È anche un soggetto su una donna che prende in mano le redini della sua vita...
«Sì, e Rashida lo fa con una grande dignità. Ha interpretato il suo ruolo con forza, intelligenza e vulnerabilità, incarnando la pressione che c’è sulle donne della mia generazione di essere grandi madri, mogli, cuoche, professioniste, e pure attraenti! Per la mia generazione sembra un obbligo. Una volta le donne non si preoccupavano tanto».
Quanto è coinvolta nella produzione del vino di suo padre?
«Sono nel comitato di direzione delle due vigne di famiglia quindi cerco di imparare più possibile.

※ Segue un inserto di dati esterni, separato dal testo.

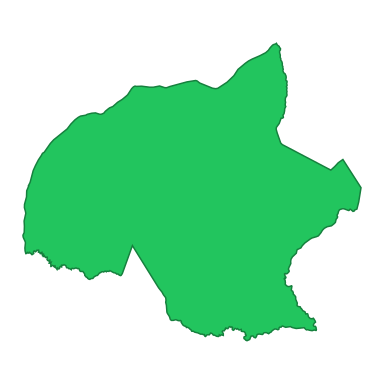 the district of Mueda, Cabo Delgado, Mozambique
{"feature_id": "85939544B28759712944697", "entity_name": "Mueda", "entity_type": "district", "adm_level": 2, "iso_a3": "MOZ", "parent_name": "Mozambique", "parent_adm1": "Cabo Delgado", "projection": "natural_earth1", "projection_center": [39.255, -11.566], "detail": "fine", "context": "isolated", "style": "filled", "palette": "green", "viewbox_px": 384, "rotation_deg": 0, "n_neighbors": 0, "source": "geoboundaries", "source_scale": "gbopen_adm2", "svg_char_len": 5916}
<svg xmlns="http://www.w3.org/2000/svg" viewBox="0 0 384 384"><path d="M25.8,253.6L26.8,253.4L27.3,252.4L28.4,253.1L29.2,252.7L29.4,251.7L29.8,253.0L31.2,253.5L31.3,254.1L32.0,254.7L33.7,253.6L33.8,253.1L33.3,252.3L33.9,251.1L34.4,250.9L35.5,251.8L36.0,251.5L36.7,250.3L38.6,250.1L38.7,251.0L38.3,251.9L38.4,252.2L39.3,252.2L40.0,252.7L40.1,253.5L40.9,253.7L41.3,252.6L41.9,252.3L42.3,254.1L43.5,254.1L43.5,254.5L42.4,255.0L42.5,255.7L43.0,255.8L43.6,255.3L44.2,255.5L44.2,255.8L43.7,256.5L44.9,256.6L45.6,257.5L47.1,257.1L47.3,257.7L47.0,259.4L47.6,260.4L49.1,261.2L49.3,260.2L49.8,260.1L49.9,261.8L49.1,263.1L49.7,263.2L51.0,262.5L50.6,263.5L51.0,265.2L50.7,266.1L51.0,266.5L51.7,266.0L51.9,265.4L53.2,265.6L53.9,266.5L54.9,265.8L55.2,266.3L54.8,267.2L56.2,268.1L57.1,269.5L57.7,268.1L58.4,268.9L59.0,268.9L59.6,268.2L59.6,267.2L60.6,266.5L61.3,267.0L61.7,266.9L61.3,265.8L61.5,265.2L62.3,265.1L62.8,265.4L64.0,264.7L65.8,265.6L66.6,267.7L67.9,267.8L68.8,268.7L69.9,268.7L71.3,269.7L71.5,268.9L72.1,268.3L73.7,268.7L76.0,267.9L77.8,268.7L78.6,268.5L79.2,269.0L79.6,270.4L80.3,271.4L82.9,271.5L84.6,273.8L84.8,275.4L86.1,277.0L87.2,277.5L87.6,278.3L88.7,279.1L89.9,279.4L90.7,278.7L92.9,278.4L94.1,276.9L96.0,275.7L97.5,275.4L99.5,273.0L100.7,272.6L101.6,271.8L102.5,271.7L103.7,272.0L105.1,271.1L106.4,271.8L106.9,271.2L109.0,271.4L109.9,270.6L113.7,272.7L115.5,273.0L116.7,274.1L117.5,274.0L118.6,274.3L119.1,275.1L120.5,275.6L121.1,275.4L122.3,273.6L132.4,245.6L158.6,287.8L162.0,292.1L163.4,294.7L165.7,297.7L166.0,300.2L165.7,302.3L166.4,305.3L166.9,312.1L167.4,313.4L169.4,316.5L170.4,319.6L171.4,320.4L173.2,320.4L175.9,319.7L178.3,320.7L179.0,320.5L179.8,320.8L180.4,320.5L181.3,321.3L181.2,322.3L182.9,325.0L184.3,326.0L185.8,326.3L186.4,327.5L187.5,327.3L188.7,327.9L190.0,329.2L190.8,329.6L191.7,331.2L193.4,331.3L194.8,332.2L197.9,332.9L200.4,334.1L202.7,334.2L203.4,334.8L204.4,334.6L204.8,336.1L205.3,336.5L205.8,336.3L206.4,335.3L207.2,334.8L209.3,334.8L210.7,333.0L212.3,333.7L213.3,335.1L214.4,335.1L216.7,336.3L218.4,336.5L219.1,336.0L219.3,334.9L220.2,335.7L221.4,334.8L223.3,335.4L223.3,333.7L222.2,331.6L222.7,330.9L224.4,330.7L224.6,329.9L225.5,329.3L225.3,328.5L225.7,328.0L227.8,328.7L229.4,326.6L230.0,326.6L230.9,327.3L231.8,326.9L232.6,327.6L232.2,328.9L232.3,329.5L233.2,330.3L233.9,330.0L234.8,328.5L235.2,328.4L236.8,329.2L237.5,328.6L239.1,330.0L241.2,329.4L241.4,331.3L244.4,331.8L245.4,333.3L245.4,334.6L246.0,334.9L246.2,335.4L245.7,336.1L244.0,337.0L243.9,338.1L244.2,338.8L244.8,339.1L245.8,340.2L247.0,340.7L249.7,339.5L251.0,336.2L252.9,335.9L254.1,337.4L255.5,337.8L256.3,336.8L257.2,334.5L259.0,334.0L262.3,334.5L263.0,334.1L263.6,333.1L264.4,332.7L266.3,332.6L268.7,333.7L269.6,332.8L271.1,332.1L272.2,330.7L274.5,329.1L276.0,329.0L277.7,329.7L278.3,329.6L278.9,329.2L279.1,327.8L279.6,327.2L281.2,327.1L281.7,326.4L282.5,326.0L285.6,327.3L290.4,326.6L292.1,327.5L296.2,328.5L304.2,327.7L305.6,329.3L306.5,329.9L307.9,329.7L309.2,330.2L312.1,330.7L314.3,330.0L316.0,330.5L316.2,330.4L316.4,329.2L316.1,328.8L316.1,327.7L315.6,326.6L315.3,326.3L314.1,326.4L313.4,325.6L313.5,324.6L314.2,323.2L315.5,322.2L315.3,321.3L313.9,318.9L313.2,318.2L312.8,318.6L311.2,318.7L309.9,318.3L308.4,316.7L307.8,314.1L307.2,313.7L305.8,314.0L304.9,311.7L302.8,310.7L301.5,308.7L300.6,307.9L300.3,306.9L298.0,306.4L297.3,305.9L297.0,305.3L297.3,303.1L295.7,299.2L295.7,296.9L294.6,295.3L293.3,294.2L293.3,292.9L292.7,291.2L291.7,290.7L291.3,290.1L291.9,286.2L291.6,285.8L291.4,285.8L291.4,286.5L290.7,286.2L288.8,286.6L287.6,286.4L286.4,285.6L285.2,284.2L285.4,282.6L285.1,280.3L284.2,278.8L284.6,278.1L285.4,278.4L285.9,277.7L285.5,277.3L285.6,276.5L284.8,275.8L284.9,275.0L284.5,274.0L285.1,273.5L286.5,273.8L287.3,273.5L289.1,271.6L289.1,270.6L288.4,269.1L289.1,267.1L290.8,263.6L290.7,261.4L291.0,259.3L292.4,256.9L296.3,253.2L296.9,250.2L297.4,249.5L300.9,247.9L302.2,245.8L304.7,243.1L310.1,239.1L312.0,238.0L316.4,236.7L318.4,235.9L320.9,232.8L322.4,230.3L324.3,228.3L327.2,226.7L331.5,225.8L334.0,223.8L335.4,222.4L336.1,219.3L337.4,217.7L337.6,216.7L337.1,215.9L337.2,214.8L338.0,213.6L338.5,211.5L339.5,209.7L342.2,208.8L344.0,208.8L348.6,210.5L349.1,210.4L349.9,209.3L350.5,209.3L353.0,211.4L354.4,210.9L354.8,209.9L356.9,209.1L358.7,202.0L361.0,187.7L342.9,159.5L338.4,162.6L334.7,166.6L330.8,170.1L282.3,144.6L280.7,143.0L277.2,133.0L276.2,129.4L276.2,128.4L276.5,127.2L279.2,123.5L281.1,118.2L282.7,118.1L283.4,117.4L283.0,115.1L284.0,113.7L284.6,110.8L284.7,108.7L285.8,106.5L285.3,105.6L285.2,104.1L285.6,102.4L285.2,100.4L285.5,97.7L286.6,96.2L287.0,95.1L286.7,92.8L287.0,91.7L286.6,89.8L287.0,88.0L286.4,86.7L287.1,85.3L286.7,83.4L287.1,81.9L286.9,81.0L286.0,80.6L285.8,80.0L286.2,77.3L286.0,75.9L285.0,73.7L283.8,72.9L283.1,71.4L282.9,70.2L283.3,69.2L282.8,68.0L282.9,66.7L282.3,65.3L282.3,63.3L281.7,61.3L280.8,60.3L280.8,58.7L280.2,57.3L280.3,55.2L279.6,52.7L279.6,50.9L280.4,50.0L280.5,48.6L279.4,47.2L279.2,46.4L277.4,45.1L276.4,43.3L275.4,44.1L274.2,44.3L272.6,45.1L270.1,47.8L268.4,50.3L265.7,52.7L259.7,55.8L252.3,59.0L248.5,61.0L245.3,63.3L238.0,69.4L233.9,75.7L227.1,82.2L217.8,88.3L215.6,88.7L212.5,88.2L199.7,83.0L197.2,81.0L195.7,80.5L186.9,81.9L169.9,86.5L166.7,87.7L164.9,87.7L159.6,86.0L153.4,87.2L149.6,87.2L141.6,86.2L136.4,86.4L135.0,86.1L133.4,86.9L131.7,88.6L127.6,94.9L126.1,96.2L122.1,99.5L117.6,102.3L112.9,106.5L109.7,107.8L108.3,108.8L105.3,111.3L103.8,113.2L101.1,114.3L99.5,114.2L95.5,112.9L91.8,113.2L87.3,114.3L85.7,115.2L80.5,116.1L78.3,117.3L75.0,119.8L70.9,124.0L67.2,128.9L53.7,139.8L50.4,143.4L44.2,152.3L42.5,153.3L41.2,155.7L38.4,159.9L35.5,165.5L33.2,170.6L30.1,182.4L28.4,185.8L28.7,186.0L26.7,190.8L26.5,197.0L24.5,204.4L24.4,207.7L25.4,211.2L25.8,213.3L24.1,221.0L24.4,226.2L24.2,232.5L23.0,235.1L23.0,236.0L23.3,237.5L25.3,241.9L25.4,243.2L24.9,248.0L25.1,250.9L25.8,253.6Z" fill="#22c55e" stroke="#15803d" stroke-width="1.5"/></svg>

Abbiamo passato sei mesi insieme a Napa Valley durante il lockdown, e per quanto sia stato difficile siamo stati anche contenti di avere avuto tanto tempo insieme, non capita spesso. Abbiamo guardato tanti vecchi film insieme che non avremmo visto in tempi normali, papà ci ha fatto vedere film che ama, come quelli di Jacques Tati e Cantando sotto la pioggia. Abbiamo giocato a carte, cucinato...».
Anche voi avete avuto difficoltà con l’azienda?
«Certo, come tutti anche la nostra vigna è stata duramente colpita perché tanti ristoranti erano chiusi.
Ma allo stesso tanta gente compra vino online e beve a cena più che mai».
Sente di avere dei tratti simili a sua madre e suo padre?
«Da mia madre il fatto di essere una grande osservatrice di dettagli. Mio padre invece è molto testardo, aiuta quando fai un film non prendere mai no come risposta, e questo mi ha ispirato molto. Ho visto come mio padre è sempre riuscito a lavorare anche in momenti di crisi, e ho imparato ad essere flessibile e ambiziosa come lui».
Un giorno ha sorpreso suo padre che guardava "Breaking bad" con le nipoti, vero?
«Sì, e ho pensato fosse buffo che lo stesse guardando con mia figlia di sei anni pensando non ci fosse niente di male! I genitori della mia generazione sono così preoccupati di fare sempre qualcosa di sbagliato e traumatizzare i figli mentre i genitori della sua sono molto più tranquilli e rilassati».
Per il trentennale "Il padrino -Parte III" uscirà in una nuova versione. L’ha vista?
«Sì, non ho visto la versione finale ma non lo rivedevo da tanto tempo e ho pensato che la storia fosse molto più chiara e facile da seguire.
A mio padre piace molto».
Siete una famiglia di cineasti.
Sua nipote Gia aveva un film alla Mostra di Venezia.
«E anche mia madre fa film!».
Come si sente ad essere la nuova regista "veterana" in famiglia?
«Sono felice di vedere quello che fa mia nipote e gli altri giovani di famiglia. Il mio consiglio a Gia e a tutti i giovani registi è fare quello che amano fare e vogliono vedere sullo schermo. Fare cose in cui credi. E fidarti dei tuoi istinti.
Questo sicuramente l’ho imparato da mio padre».
Cosa pensa delle elezioni americane in arrivo?
«Penso che tutti sentano preoccupazione e tensione per queste elezioni che si stanno avvicinando a grandi passi. Sto cercando di tenermi informata e partecipare il più possible, imparare i diritti degli elettori, spargere la voce. È un momento gigantesco in questo paese, speriamo che il risultato sia positivo».